A working conference was held at University of South Florida, Tampa, FL, USA. Papers are due 1 July 2012. The call can be found at http://www.ifip82-2012.usf.edu/. Read the proceedings online at Springer here.

Since the founding of the International Federation for Information Processing (IFIP) in 1960 as a nonprofit organization dedicated to advancing information processing throughout the world, the research and practice of information and communication technologies (ICT) has experienced seismic changes. Organizational computing architectures have shifted from mainframe computing to client-server to distributed to cloud computing, information technology has spawned new business models based on electronic commerce and service-oriented architecture, communities and nations are relying on ICT to leapfrog into the future, and as the recent events in the Middle-East demonstrate, online social media has provided a new voice to a worldwide movement toward democracy.

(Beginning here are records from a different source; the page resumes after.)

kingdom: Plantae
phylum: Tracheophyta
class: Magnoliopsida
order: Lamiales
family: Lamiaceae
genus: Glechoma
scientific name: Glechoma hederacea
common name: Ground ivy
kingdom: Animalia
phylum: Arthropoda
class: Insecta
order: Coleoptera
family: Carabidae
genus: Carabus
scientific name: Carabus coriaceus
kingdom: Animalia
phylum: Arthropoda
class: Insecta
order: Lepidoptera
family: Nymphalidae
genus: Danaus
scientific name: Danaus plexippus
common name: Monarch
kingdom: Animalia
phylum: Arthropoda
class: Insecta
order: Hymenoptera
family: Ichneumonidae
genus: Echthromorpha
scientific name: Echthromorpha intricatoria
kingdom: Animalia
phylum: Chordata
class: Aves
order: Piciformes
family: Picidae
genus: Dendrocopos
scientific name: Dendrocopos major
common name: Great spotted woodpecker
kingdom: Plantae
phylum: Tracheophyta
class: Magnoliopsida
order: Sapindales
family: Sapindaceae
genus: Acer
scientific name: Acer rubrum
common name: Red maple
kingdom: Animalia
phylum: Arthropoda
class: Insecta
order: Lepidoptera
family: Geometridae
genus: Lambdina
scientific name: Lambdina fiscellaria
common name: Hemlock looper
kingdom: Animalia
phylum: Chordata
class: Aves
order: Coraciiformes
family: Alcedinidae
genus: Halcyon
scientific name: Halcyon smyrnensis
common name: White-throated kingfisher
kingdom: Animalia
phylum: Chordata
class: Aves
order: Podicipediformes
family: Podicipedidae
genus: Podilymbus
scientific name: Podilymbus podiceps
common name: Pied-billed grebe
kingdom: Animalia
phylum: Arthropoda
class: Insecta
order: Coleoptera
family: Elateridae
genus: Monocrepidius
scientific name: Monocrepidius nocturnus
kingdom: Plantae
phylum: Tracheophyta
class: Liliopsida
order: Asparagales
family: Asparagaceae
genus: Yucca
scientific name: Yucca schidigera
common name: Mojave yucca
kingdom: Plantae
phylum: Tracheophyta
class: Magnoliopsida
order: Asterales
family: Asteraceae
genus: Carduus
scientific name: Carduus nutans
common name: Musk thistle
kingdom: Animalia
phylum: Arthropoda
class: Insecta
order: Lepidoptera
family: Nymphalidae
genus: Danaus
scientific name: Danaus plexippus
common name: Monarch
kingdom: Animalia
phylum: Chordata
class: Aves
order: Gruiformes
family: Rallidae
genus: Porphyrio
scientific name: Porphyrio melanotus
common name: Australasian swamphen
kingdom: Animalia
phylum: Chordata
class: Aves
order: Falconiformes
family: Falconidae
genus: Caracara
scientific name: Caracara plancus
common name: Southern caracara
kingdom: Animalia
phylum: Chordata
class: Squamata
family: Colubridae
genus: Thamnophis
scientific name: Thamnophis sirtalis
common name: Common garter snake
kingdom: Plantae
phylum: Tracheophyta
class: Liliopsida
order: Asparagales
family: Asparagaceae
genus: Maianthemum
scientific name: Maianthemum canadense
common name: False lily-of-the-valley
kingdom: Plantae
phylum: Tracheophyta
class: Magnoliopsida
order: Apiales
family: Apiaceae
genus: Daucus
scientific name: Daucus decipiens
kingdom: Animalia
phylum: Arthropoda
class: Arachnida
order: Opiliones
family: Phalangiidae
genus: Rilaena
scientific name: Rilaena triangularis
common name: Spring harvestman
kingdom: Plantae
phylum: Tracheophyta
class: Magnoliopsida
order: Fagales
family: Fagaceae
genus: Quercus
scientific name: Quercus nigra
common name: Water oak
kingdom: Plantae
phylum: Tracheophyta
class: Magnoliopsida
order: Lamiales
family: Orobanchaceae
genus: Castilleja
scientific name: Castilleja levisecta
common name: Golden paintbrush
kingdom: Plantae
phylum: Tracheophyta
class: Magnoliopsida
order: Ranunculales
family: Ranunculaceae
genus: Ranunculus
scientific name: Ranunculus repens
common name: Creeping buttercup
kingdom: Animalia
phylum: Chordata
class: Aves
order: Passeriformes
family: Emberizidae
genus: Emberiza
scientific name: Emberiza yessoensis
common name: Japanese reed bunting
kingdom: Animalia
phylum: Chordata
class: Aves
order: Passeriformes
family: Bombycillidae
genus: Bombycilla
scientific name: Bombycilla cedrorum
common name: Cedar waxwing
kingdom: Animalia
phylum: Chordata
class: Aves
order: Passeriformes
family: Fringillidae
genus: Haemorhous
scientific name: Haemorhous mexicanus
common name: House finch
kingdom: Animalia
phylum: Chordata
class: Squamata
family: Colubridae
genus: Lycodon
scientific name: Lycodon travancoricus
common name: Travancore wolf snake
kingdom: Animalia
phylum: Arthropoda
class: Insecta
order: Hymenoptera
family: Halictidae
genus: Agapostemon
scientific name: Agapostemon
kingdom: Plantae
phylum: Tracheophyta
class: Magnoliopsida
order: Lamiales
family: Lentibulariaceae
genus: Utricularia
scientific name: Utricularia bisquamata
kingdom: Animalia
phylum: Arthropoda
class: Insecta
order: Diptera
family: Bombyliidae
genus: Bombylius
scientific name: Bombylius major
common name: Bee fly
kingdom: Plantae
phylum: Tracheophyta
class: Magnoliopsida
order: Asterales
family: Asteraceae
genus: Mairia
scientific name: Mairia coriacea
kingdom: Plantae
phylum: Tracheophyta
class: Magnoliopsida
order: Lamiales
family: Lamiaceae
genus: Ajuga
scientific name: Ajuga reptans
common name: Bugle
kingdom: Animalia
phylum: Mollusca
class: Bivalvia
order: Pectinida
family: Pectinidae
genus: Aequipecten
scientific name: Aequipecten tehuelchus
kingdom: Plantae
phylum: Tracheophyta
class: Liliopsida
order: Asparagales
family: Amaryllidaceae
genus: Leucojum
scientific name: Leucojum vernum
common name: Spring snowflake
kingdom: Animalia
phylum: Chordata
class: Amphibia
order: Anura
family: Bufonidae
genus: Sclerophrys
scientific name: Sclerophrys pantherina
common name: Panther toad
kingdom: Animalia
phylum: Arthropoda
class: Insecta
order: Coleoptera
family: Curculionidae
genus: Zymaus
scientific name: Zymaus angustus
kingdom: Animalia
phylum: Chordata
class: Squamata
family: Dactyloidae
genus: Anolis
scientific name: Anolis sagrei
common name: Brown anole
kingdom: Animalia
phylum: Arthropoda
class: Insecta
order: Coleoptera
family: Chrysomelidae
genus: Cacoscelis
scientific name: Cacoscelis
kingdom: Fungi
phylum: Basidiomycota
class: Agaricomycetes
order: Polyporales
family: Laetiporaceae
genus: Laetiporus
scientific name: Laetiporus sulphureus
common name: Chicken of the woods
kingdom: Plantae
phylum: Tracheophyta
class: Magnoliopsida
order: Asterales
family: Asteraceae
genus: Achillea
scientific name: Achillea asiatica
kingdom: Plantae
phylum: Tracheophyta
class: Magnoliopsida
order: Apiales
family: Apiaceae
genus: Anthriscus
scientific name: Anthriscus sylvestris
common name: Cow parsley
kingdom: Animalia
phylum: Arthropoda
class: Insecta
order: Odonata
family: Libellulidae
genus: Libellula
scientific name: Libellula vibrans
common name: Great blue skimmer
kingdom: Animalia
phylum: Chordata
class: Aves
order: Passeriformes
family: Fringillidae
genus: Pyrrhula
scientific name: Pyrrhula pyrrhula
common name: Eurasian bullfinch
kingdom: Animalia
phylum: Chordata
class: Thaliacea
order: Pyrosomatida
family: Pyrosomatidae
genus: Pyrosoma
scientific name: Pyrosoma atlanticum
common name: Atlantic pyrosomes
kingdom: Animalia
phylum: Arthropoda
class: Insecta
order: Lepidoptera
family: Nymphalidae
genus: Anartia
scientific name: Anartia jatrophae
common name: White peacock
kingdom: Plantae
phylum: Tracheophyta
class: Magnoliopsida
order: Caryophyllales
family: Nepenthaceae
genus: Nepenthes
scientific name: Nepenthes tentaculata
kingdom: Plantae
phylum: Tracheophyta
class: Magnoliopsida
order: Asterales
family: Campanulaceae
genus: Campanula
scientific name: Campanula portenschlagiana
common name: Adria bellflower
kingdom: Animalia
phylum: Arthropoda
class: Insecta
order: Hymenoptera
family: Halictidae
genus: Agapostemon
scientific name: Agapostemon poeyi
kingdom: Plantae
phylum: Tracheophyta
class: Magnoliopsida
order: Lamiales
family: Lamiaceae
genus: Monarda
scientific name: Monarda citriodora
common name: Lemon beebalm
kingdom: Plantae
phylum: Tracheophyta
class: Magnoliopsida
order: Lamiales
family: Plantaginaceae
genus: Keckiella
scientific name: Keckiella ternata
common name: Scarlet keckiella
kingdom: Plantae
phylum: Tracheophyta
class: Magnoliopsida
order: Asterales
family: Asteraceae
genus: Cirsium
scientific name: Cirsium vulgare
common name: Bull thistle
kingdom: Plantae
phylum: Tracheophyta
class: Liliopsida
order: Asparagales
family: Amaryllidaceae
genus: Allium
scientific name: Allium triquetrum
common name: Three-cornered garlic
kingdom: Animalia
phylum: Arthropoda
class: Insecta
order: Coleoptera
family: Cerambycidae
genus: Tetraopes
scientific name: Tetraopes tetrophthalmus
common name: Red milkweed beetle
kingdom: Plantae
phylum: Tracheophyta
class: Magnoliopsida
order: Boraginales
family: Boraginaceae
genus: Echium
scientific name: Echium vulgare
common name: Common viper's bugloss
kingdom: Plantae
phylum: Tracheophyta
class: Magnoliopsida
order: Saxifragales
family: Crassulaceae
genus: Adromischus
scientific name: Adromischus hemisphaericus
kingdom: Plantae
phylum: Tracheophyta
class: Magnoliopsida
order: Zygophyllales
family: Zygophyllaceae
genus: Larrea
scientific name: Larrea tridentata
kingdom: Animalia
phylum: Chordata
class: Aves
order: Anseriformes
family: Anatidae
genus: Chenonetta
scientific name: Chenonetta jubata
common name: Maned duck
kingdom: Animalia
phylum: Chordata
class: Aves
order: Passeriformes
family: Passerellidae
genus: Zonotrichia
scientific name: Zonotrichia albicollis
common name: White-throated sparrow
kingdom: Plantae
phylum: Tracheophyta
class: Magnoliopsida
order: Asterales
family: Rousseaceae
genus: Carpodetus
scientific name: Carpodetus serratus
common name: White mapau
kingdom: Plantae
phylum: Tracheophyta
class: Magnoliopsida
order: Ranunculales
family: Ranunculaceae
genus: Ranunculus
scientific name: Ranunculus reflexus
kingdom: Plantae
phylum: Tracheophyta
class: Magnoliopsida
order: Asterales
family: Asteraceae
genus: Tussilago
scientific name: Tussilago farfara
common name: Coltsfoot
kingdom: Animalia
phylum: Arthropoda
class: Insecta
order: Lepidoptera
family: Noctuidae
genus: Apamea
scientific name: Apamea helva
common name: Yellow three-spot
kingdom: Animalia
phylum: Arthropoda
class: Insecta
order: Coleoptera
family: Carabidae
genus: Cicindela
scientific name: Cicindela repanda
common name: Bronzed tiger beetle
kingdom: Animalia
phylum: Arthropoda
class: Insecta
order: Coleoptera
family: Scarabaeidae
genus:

Researchers are continuously challenged to find innovative approaches to perform relevant and rigorous ICT studies.

In the context of this changing world of ICT, what are the key research problems that we, as ICT researchers, should be studying, and how should we be studying such problems? This international conference issues a call to present research designs and programs that have the potential to shape the future of ICT research. We welcome research papers that explore new directions in the design, use, and impacts of ICT in our organizational and social lives, papers that explore new or integrated methods for studying issues relevant to ICT research, and papers that can provoke a healthy debate on the conduct of future ICT research. In particular, we welcome ICT research proposals that transcend boundaries between theories, methods, approaches, and disciplines.

This conference continues the tradition of spirited ICT research inquiry that characterized previous IFIP 8.2 conferences in Manchester (1984), Copenhagen (1990), Philadelphia (1997), and Manchester (2004). Thought leaders in the ICT community are encouraged to participate and help in forming a vision and agenda for the future of relevant and rigorous ICT research methods and approaches for the next decade. Our goal is to broaden this discussion beyond the Information Systems community to include researchers from the many ICT-related disciplines.